Longtime unschoolers just know, and forget the perspective of people new to this sometimes, I think.
Here are some explanations, the first few about a question about obsessive behavior involving when and where to go to the toilet, and a child (12ish) wanting a shower after he poops.
In the course of a discussion, someone wrote
"I am fairly new so please excuse my ignorance. I am having a hard time understanding how these bathroom issues are part of unschooling. What am I missing?"I wrote:
Are you thinking that unschooling should be about academics only?Karen James wrote (responding to the first quoted question):
If a family has two children and one is inconveniencing another (in any way, for any reason) the parents will need to figure out a way to accommodate both of them as far as possible, so that both can be learning, exploring, having a range of options.
Are you new enough, perhaps, that you're not aware of the importance of relationships between and among family members, for unschooling to really work?
"I am having a hard time understanding how these bathroom issues are part of unschooling. What am I missing?"In our home, everything we do is an opportunity to learn something new or to make a new connection to something familiar, allowing each of us to gradually build on our unique understanding of the world. That learning can be inspired by something as personal as how one prefers to address washroom practices. What shape that learning takes depends on how one addresses the experience.
Did you realize that King Henry the VIII had a Groom of the Stool? I didn't. But I was thinking about my son's practices when he was younger, after thinking about something written here, after thinking about this question about how bathroom practices are part of unschooling, leading me to wonder if royalty at one point had someone looking after these personal needs, which further led me to look it up and find a little piece of writing on a site called Historic UK about the job of Groom of the Stool. This led me to remember a book Doug, Ethan and I read at night together for a while called "Worst Jobs in History," and reflect briefly on some of the ways our simple bodily functions and the byproducts of those functions have been made into jobs of some sort, somehow.
Knowing that Henry VIII had a Groom of the Stool or that urine was used to tan hides isn't most important, however. Making room for learning of any kind to happen naturally at any time, is crucial, I think, to successful unschooling and successful life-long learning. The parent from the original question has an opportunity to learn more about her son. Her son, if given room to do so, has an opportunity to learn more about himself. Where that learning will take them depends on how open they are to the many opportunities that initial position offers.

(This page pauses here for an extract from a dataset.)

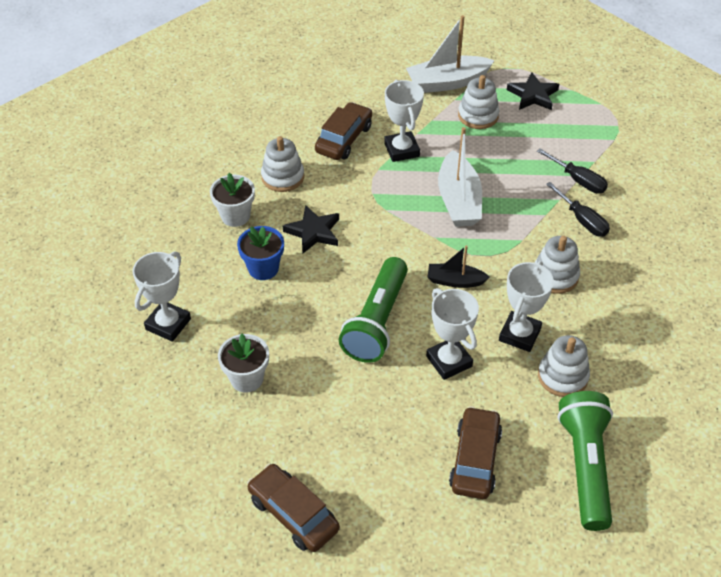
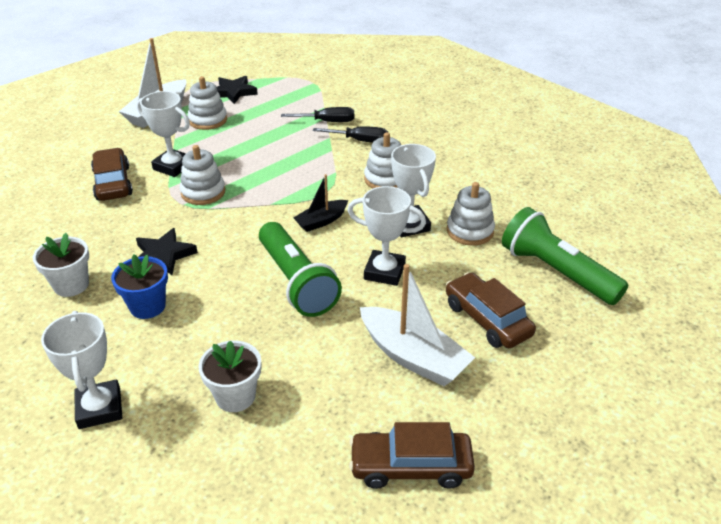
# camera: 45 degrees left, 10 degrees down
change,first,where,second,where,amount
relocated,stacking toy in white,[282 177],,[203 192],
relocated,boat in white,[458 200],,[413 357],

Twenty years from now, the boy might be a therapist, helping others with similar issues. He might have a son or daughter of his own facing similar challenges. He might have a friend of a friend of a friend with questions. He might read a book or watch a program that prompts him to draw on his own experiences, allowing him make a unique link in the chain of his own understanding of the world. Or, he might never think of it directly again. But how this parent and child move forward will influence future learning in some subtle or greater way because that's how we build our model of the world--one humble, or profound, or everything-in-between experience at a time. The more we can be open to that, the bigger and more interconnected our model of the world will become.